« 『侵略する少女と嘘の庭』読了 | トップページ | 振り返り »

2006.04.02

『レキオス』読了

404364702601
レキオス』(池上永一/角川文庫)読了。相変わらず格調高い馬鹿SFぶりで大変素晴らしかった。

とにかくこの作者には思いついたことは残らず実行しなければ気が付かないような生真面目さと、それでいて詰め込みすぎによって、物語が破綻する寸前に超強引に物語をねじ伏せる腕力がある。ストーリーをよく考えてみるとおかしい気がするのだが、それがちゃんと一貫性…はあまり無いが(おいおい)、朗々たるダイナミズムを失わない。それにより無理矢理に納得させられてしまう力強さがある。

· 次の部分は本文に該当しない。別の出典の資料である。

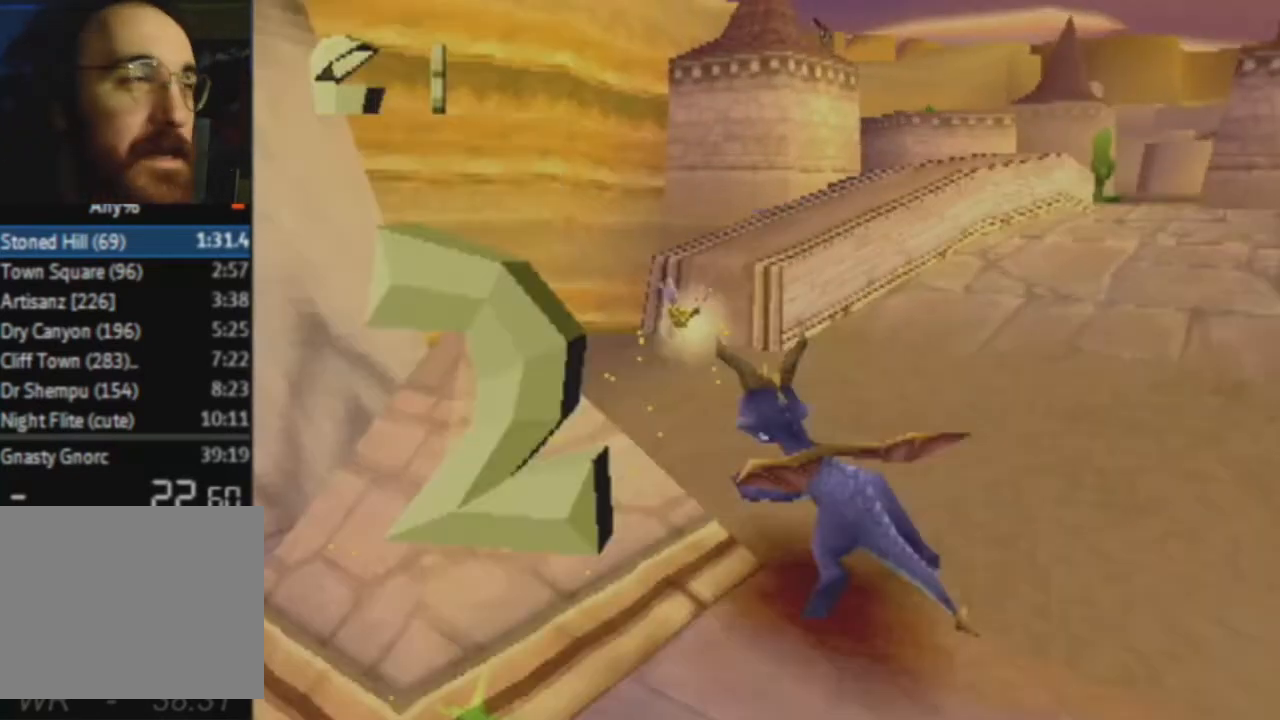
{"buttons": ["SQUARE"], "left_stick": "left", "right_stick": "center", "events": []}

何度も言うが、この作者は明らかに行き当たりばったりに物語を進めている(ように見える)。次から次へエピソードを繰り出し、悪ノリ寸前のアイディアを惜しげもなく使い捨て、パワフル極まりない奇人変人が縦横無尽に暴れ回っている。しかし、それでもなおこの作者が凄いと思うのは、あきらかになんにも考えずに進めているように見えて、最終的にはなんやかやで伏線は回収され、それぞれのエピソードには決着がつけられ、物語は結末を迎える事が出来るストーリーテリングの意外な(としか言いようが無い・・・)巧みさだ。無論、その結末についても、あきれ果てる寸前の馬鹿展開であったりするのだが、しかし、その猥雑で混沌として下品でさえある熱気こそが、この作者の作品を魅力的にしている一端である、と感じるのである。

補足
この『レキオス』については、キャラクターや物語のテーマに『シャングリ・ラ』に似通った部分があり、なるほど原型と呼ばれるのも納得がいく。基本的に女が強くて男は酷い目に合うというのも一貫しているしなあ(そこかよ)。

|

« 『侵略する少女と嘘の庭』読了 | トップページ | 振り返り »

コメント

コメントを書く



(ウェブ上には掲載しません)




トラックバック

この記事のトラックバックURL:
http://app.cocolog-nifty.com/t/trackback/29313/9255082

この記事へのトラックバック一覧です: 『レキオス』読了:

« 『侵略する少女と嘘の庭』読了 | トップページ | 振り返り »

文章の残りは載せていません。